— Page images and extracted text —
########

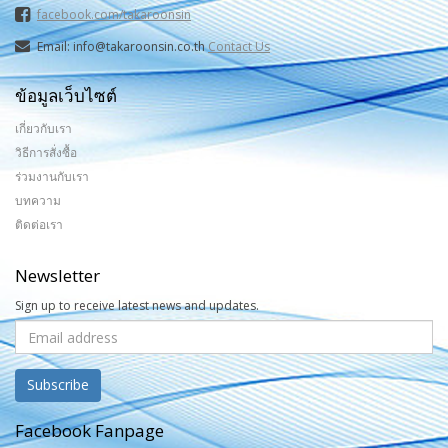
facebook.com/takaroonsin
Email: info@takaroonsin.co.th
Contact Us
ข้อมูลเว็บไซต์
เกี่ยวกับเรา
วิธีการสั่งซื้อ
ร่วมงานกับเรา
บทความ
ติดต่อเรา
Newsletter
Sign up to receive latest news and updates.
Facebook Fanpage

########

— Task item —
Full copy, no pictures: write out each line of the data exactly as it stands.

— Expected output —
facebook.com/takaroonsin
Email: info@takaroonsin.co.th
Contact Us
ข้อมูลเว็บไซต์
เกี่ยวกับเรา
วิธีการสั่งซื้อ
ร่วมงานกับเรา
บทความ
ติดต่อเรา
Newsletter
Sign up to receive latest news and updates.
Facebook Fanpage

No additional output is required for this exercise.